Speaking of keeping your ears out, Marissa and Jay are at new location, this time pretending to be a couple looking for an apartment in order to feel out Felix’s boyfriend Tab Bentley (Michael Cyril Creighton), who’s a broker. Posing as members of the alt-right, they quiz him on Felix and how he’s fighting his censorship, and their investigation leads them to an IP address that points to the leaker being…wait for it…ChumHum itself. They’re being set-up somehow, and it almost surely connects to what Felix was trying to tell Diane a couple scenes ago, but it’s hard to put this stuff together when new situations keep cropping up, like Chummy users’ decision to get around the ban of certain slurs by substituting “Neil Gross” for the n-word. Charming.

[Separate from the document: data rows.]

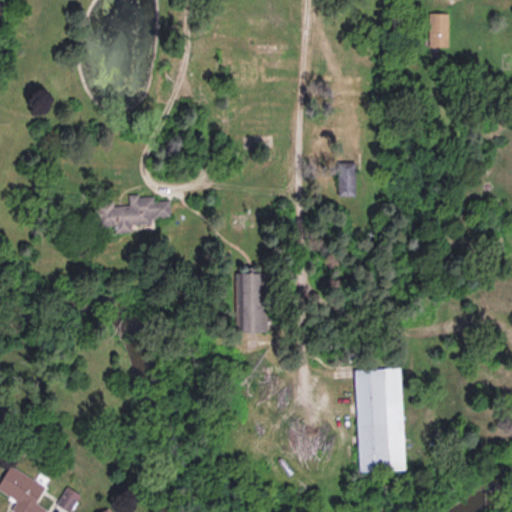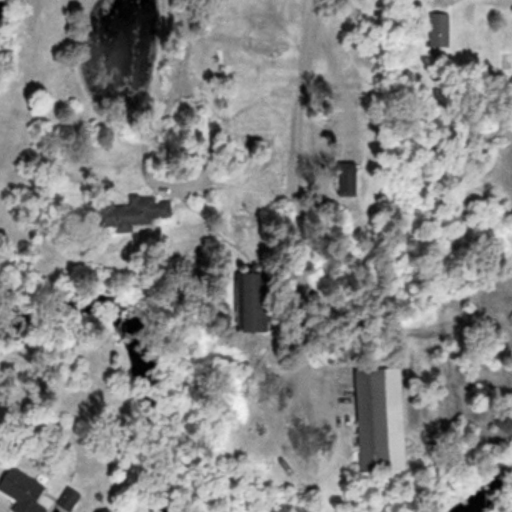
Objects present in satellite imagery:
building: (436, 30)
building: (436, 30)
building: (262, 145)
building: (262, 145)
road: (297, 159)
road: (140, 164)
building: (344, 179)
building: (344, 179)
building: (127, 211)
building: (128, 212)
building: (248, 301)
building: (248, 302)
building: (376, 420)
building: (376, 420)
building: (19, 490)
building: (19, 491)
building: (64, 500)
building: (65, 500)
building: (102, 511)
building: (103, 511)
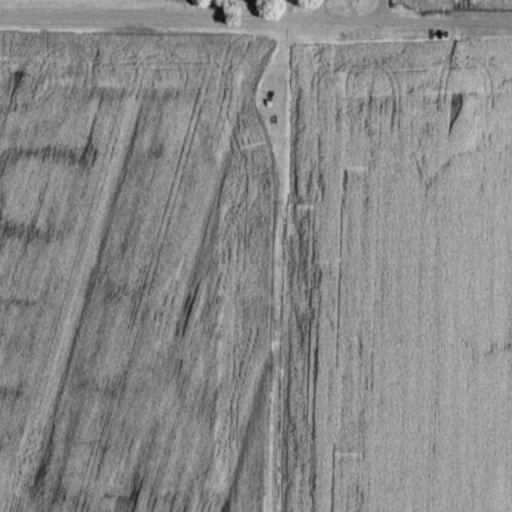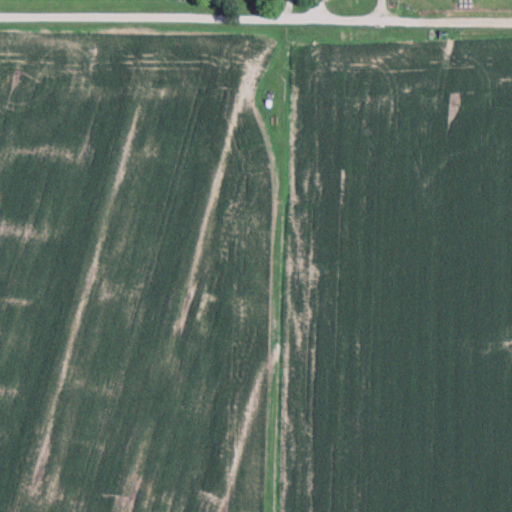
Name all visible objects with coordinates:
road: (256, 21)
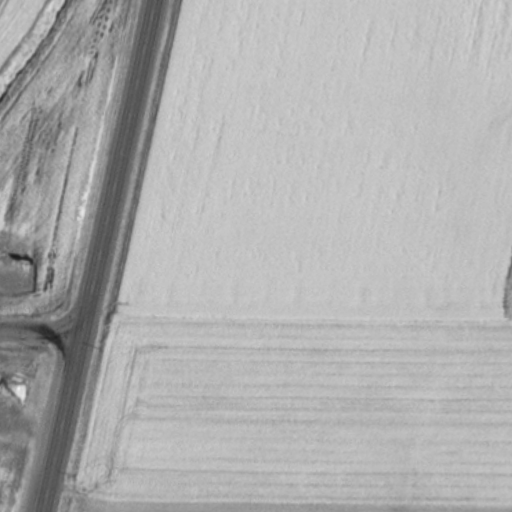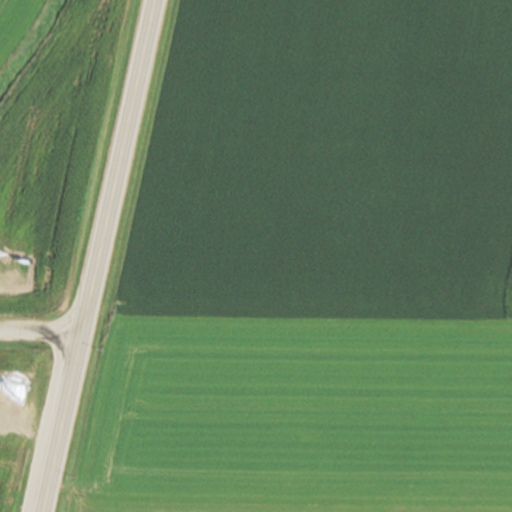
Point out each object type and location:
road: (100, 256)
crop: (318, 268)
road: (42, 333)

And I’d love to tell you about the next scene, where Lucca shows up at Morello’s office and says, “I hate games, so knock it the fuck off,” but my soul was busy leaving my body due to discomfort. I can’t tell you how she confronts Colin with the fact that she fucked that guy, and calls him out on pretending like he doesn’t care, and then he returns the favor by labeling the whole thing as a game Lucca is playing, thereby disarming her like the horny bomb she apparently is. I can’t tell you about that part, nor can I tell you about the part where they make out and get handsy behind the wheel of a moving car. Wish I could, but glad I can’t.
Meanwhile, while these two are playing grab-dick on the highway, other lawyers are lawyering, like Julius, who realizes he’s been investigated, and is rightfully very pissed. He realizes that since Diane and Lucca weren’t investigated, it’s because of his politics, so I can’t disagree with his decision to move over to Andrew Hart’s firm. Bye haters!
In another office, the panel overturns the ban on Felix Staples, because they can’t enforce it, but Diane does him one better, and tells him a thing or two about himself. She is queen, long may she reign. She also calls Neil Gross out on the firm and its involvement in the banning controversy as a set-up, a trial balloon. She accuses him of wanting to censor his sites, and making sure that in the test phase, he has someone to blame it on if it doesn’t work — a liberal, African-American law firm. That’s why he leaked info to Felix Staples, to keep himself looking good. Neil Gross gives Diane a death stare, and then asks to talk to Kolstad and Boseman solo about issues he’s having overseas, excluding Diane this time, so we’ll see how she likes it.
And finally, in the last scene of the episode, Morello shows up at RBK to stand way too close to the fellow lawyer he definitely should not be sleeping with, and warns her to stay clear of her firm’s finances because…dun dun dunnnnnnn…and he drops the planted Travis Leopold details. Which technically just means he heard about the story, not that he’s involved in the badness, right? It does mean that Maia’s dad is a little bad boy, and we’re going to have to delve deeper into that family, but that’s for next week, when hopefully everyone’s in the mood to act a little more professionally. Or, y’know, throw your non-boyfriend a quick handy because you’re in highschool and you both love drama. It’s your life, so do whatever you need to do, and I’ll just watch and sigh.